The Boards of Trustees for Social Security and Medicare released their annual financial status reports on the two programs Thursday, August 5, and warned that while the outlook for Medicare has “improved substantially” because of program changes made in the Patient Protection and Affordable Care Act as amended by the Health Care and Education Reconciliation Act of 2010, the outlook for Social Security is “little changed” from last year, with the short term outlook “worsened by a deeper recession than was projected last year.”
At the press briefing on August 5 where the reports were released, Secretary of the Treasury Timothy Geithner said that Social Security benefit payments are expected to “exceed tax revenue for the first time this year, six years earlier than was projected last year, but the improving economy is expected to result in rough balance between Social Security taxes and expenditures for several years before the retirement of the baby boom generation swells the beneficiary population and causes deficits to grow rapidly.”

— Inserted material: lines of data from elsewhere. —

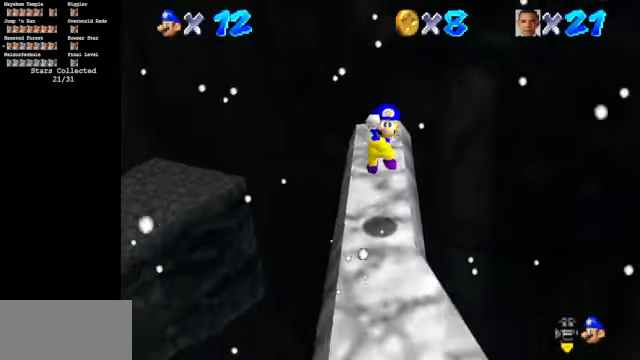
{"buttons": ["C_DOWN", "C_LEFT"], "left_stick": "down-right", "events": [[200, "left_stick", "center"], [500, "left_stick", "down-right"]]}
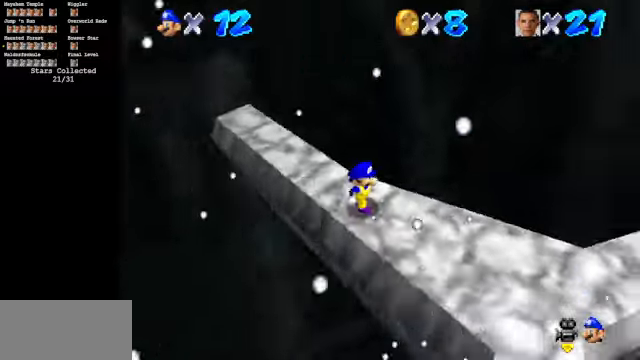
{"buttons": ["C_DOWN", "C_LEFT"], "left_stick": "right", "events": [[333, "left_stick", "right"]]}
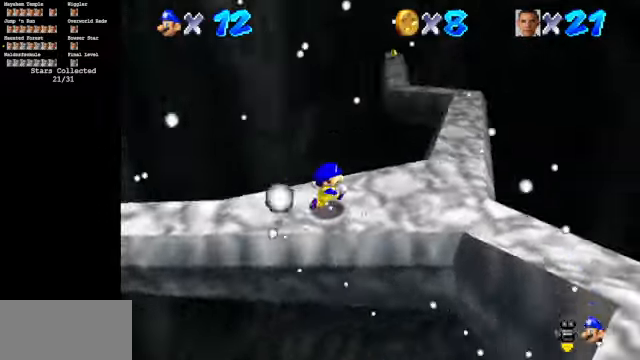
{"buttons": [], "left_stick": "up-right", "events": [[100, "C_LEFT", "up"], [133, "C_DOWN", "up"], [200, "left_stick", "up-right"]]}
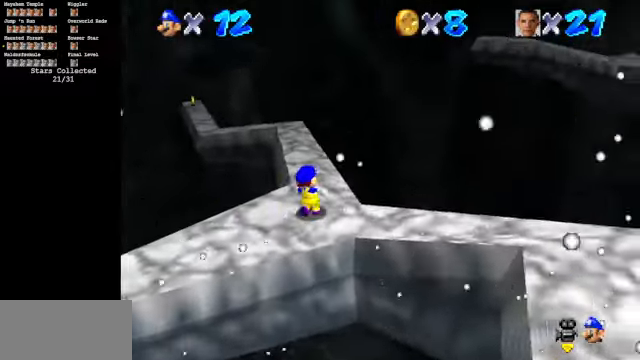
{"buttons": [], "left_stick": "up", "events": [[33, "left_stick", "up"], [100, "C_DOWN", "down"], [100, "C_RIGHT", "down"], [433, "C_DOWN", "up"], [433, "C_RIGHT", "up"]]}
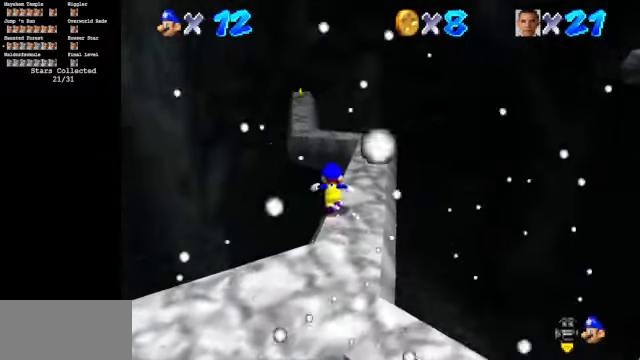
{"buttons": ["A"], "left_stick": "down-right", "events": [[66, "A", "down"], [233, "left_stick", "right"], [333, "left_stick", "down-right"]]}
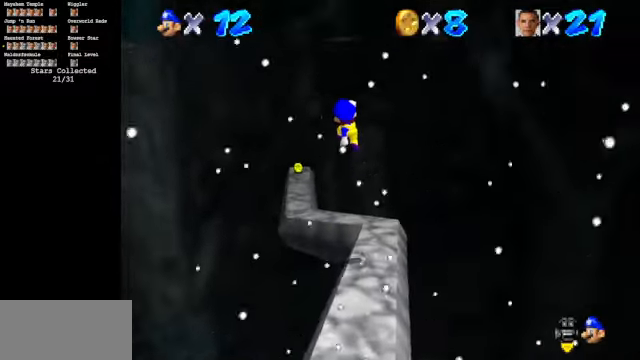
{"buttons": [], "left_stick": "up", "events": [[66, "A", "up"], [200, "left_stick", "right"], [300, "C_DOWN", "down"], [300, "C_RIGHT", "down"], [333, "left_stick", "up-right"], [433, "C_DOWN", "up"], [433, "C_RIGHT", "up"], [466, "left_stick", "up"]]}
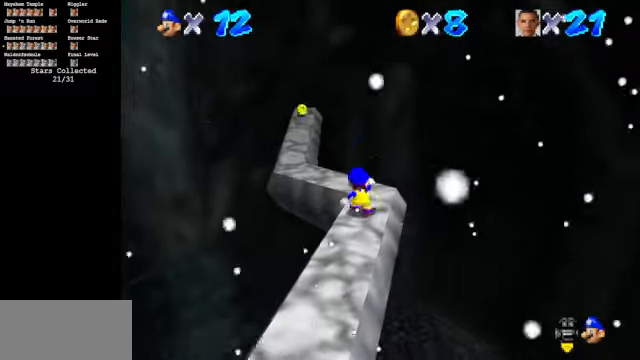
{"buttons": ["A"], "left_stick": "left", "events": [[33, "A", "down"], [100, "left_stick", "up-left"], [366, "left_stick", "left"]]}
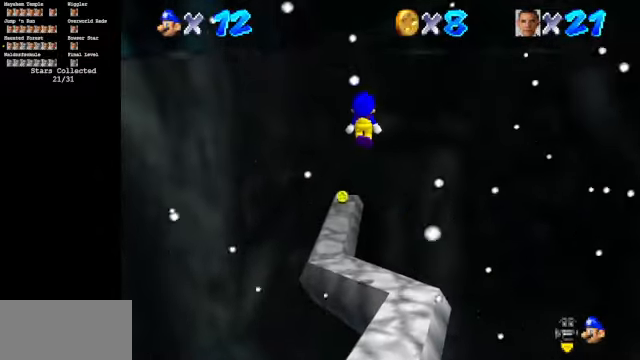
{"buttons": ["B"], "left_stick": "up-left", "events": [[133, "A", "up"], [133, "left_stick", "up-left"], [366, "B", "down"]]}
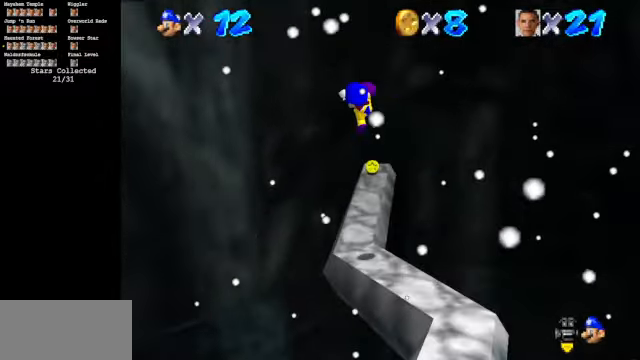
{"buttons": [], "left_stick": "up", "events": [[166, "left_stick", "up"], [200, "B", "up"]]}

He went on to say that “it is projected that tax and interest income will be sufficient to pay benefits through 2024, after which the Trust Fund will be drawn down until depleted in 2037, the same date of Trust Fund exhaustion projected last year. After 2037, it is expected that tax income will be sufficient to finance more than three quarters of scheduled benefits.”
The long-run financial challenges facing Social Security and those that remain for Medicare “should be addressed soon,” the trustees wrote in their report. “If action is taken sooner rather than later, more options will be available and more time will be available to phase in changes so that those affected have adequate time to prepare.”